O país desperta para a verdadeira epidemia de violência contra as mulheres. São ecos do passado, de certo, mas há um novo contexto que desafia implementar medidas eficazes de combate

“Por que morte e homem
andam de mãos dadas?”
Carlos Drummond de Andrade – “Especulações em torno da palavra homem”

Quem deu a letra foi o próprio presidente Lula: o combate ao feminicídio e a todas as formas de violência de gênero é, sim, coisa de homem, e, portanto, cabe ao homem a responsabilidade pela superação dessa verdadeira chaga social. Enquanto a sociedade brasileira não entender a dimensão estrutural deste tema, estaremos enxugando gelo, o que significa a manutenção do horrendo status de um país que, em 2025, segundo dados reunidos pelo Laboratório de Estudos de Feminicídios (Lesfem), consumou ou tentou 6.904 feminicídios, algo como 18,91 casos por dia!

Não se diga que este tema tenha ficado sob o tapete. A cada dia, parcelas crescentes da população despertam para o verdadeiro nó da questão: os homens, desde muito cedo, precisam ser educados a não cometer violência contra as mulheres, para que cresçam em um ambiente de respeito e empatia. Ora, parece uma platitude, mas não é, muito pelo contrário. A par da tradição secular de uma sociedade sustentada pela herança patriarcal, assiste-se hoje um recrudescimento em escala ampliada de todos os tipos de misoginia, estimulados pela atmosfera regressiva que a extrema-direita dissemina.

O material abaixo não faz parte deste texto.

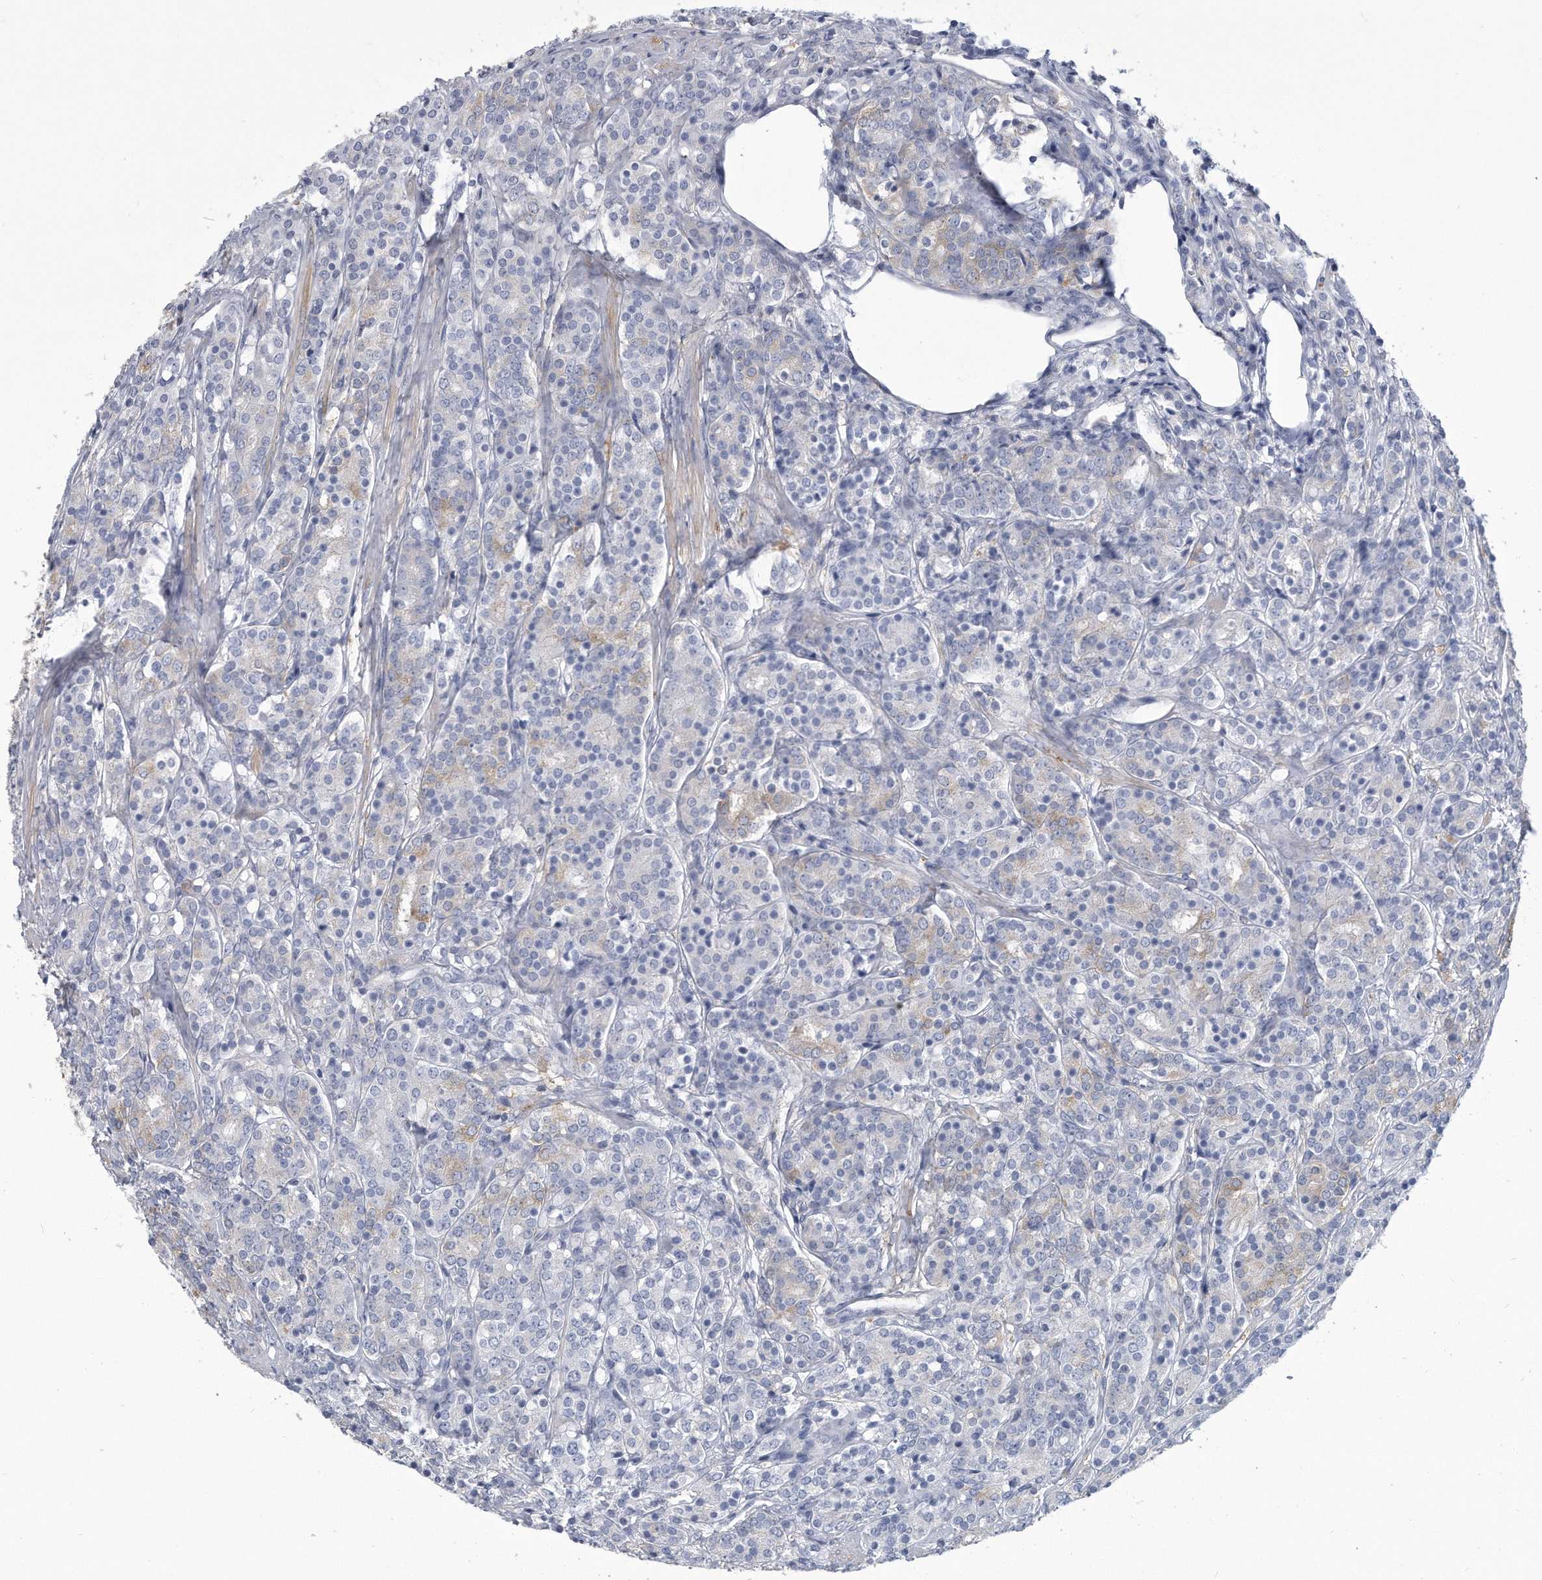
{"staining": {"intensity": "negative", "quantity": "none", "location": "none"}, "tissue": "prostate cancer", "cell_type": "Tumor cells", "image_type": "cancer", "snomed": [{"axis": "morphology", "description": "Adenocarcinoma, High grade"}, {"axis": "topography", "description": "Prostate"}], "caption": "IHC image of neoplastic tissue: prostate adenocarcinoma (high-grade) stained with DAB (3,3'-diaminobenzidine) demonstrates no significant protein expression in tumor cells.", "gene": "PYGB", "patient": {"sex": "male", "age": 62}}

Como se sabe, o bolsonarismo faz muito mal à saúde. Na verdade, sua ideologia retrógrada se alimenta do ódio e, sim, mata e mata em dimensão oceânica.

Mas é também verdade que nas últimas duas décadas os avanços foram notáveis, bastando atentar para a rede de proteção legal às mulheres, com a Lei Maria da Penha como maior símbolo de que o Brasil começa a pagar sua dívida histórica. Entretando, em sentido inverso, ergue-se uma camada tóxica de perenização do preconceito e, mais ainda, da disseminação do ódio patológico em relação às mulheres.

Está aí para quem tiver olhos para ver o movimento “red pill”, que apregoa que os homens estariam sob opressão ou manipulação pelas mulheres na sociedade contemporânea. Tudo sob o acoitamento criminoso das grandes plataformas e seu onipresente algoritmo.

O longo braço da lei

É óbvio que o machismo estrutural e a misoginia precisam de um combate sistemático, permanente e em múltiplas frentes. O mero punitivismo – mesmo que absolutamente necessário – não será suficiente caso deixe de ser acompanhado por um forte investimento em políticas públicas na área da educação e do convívio social.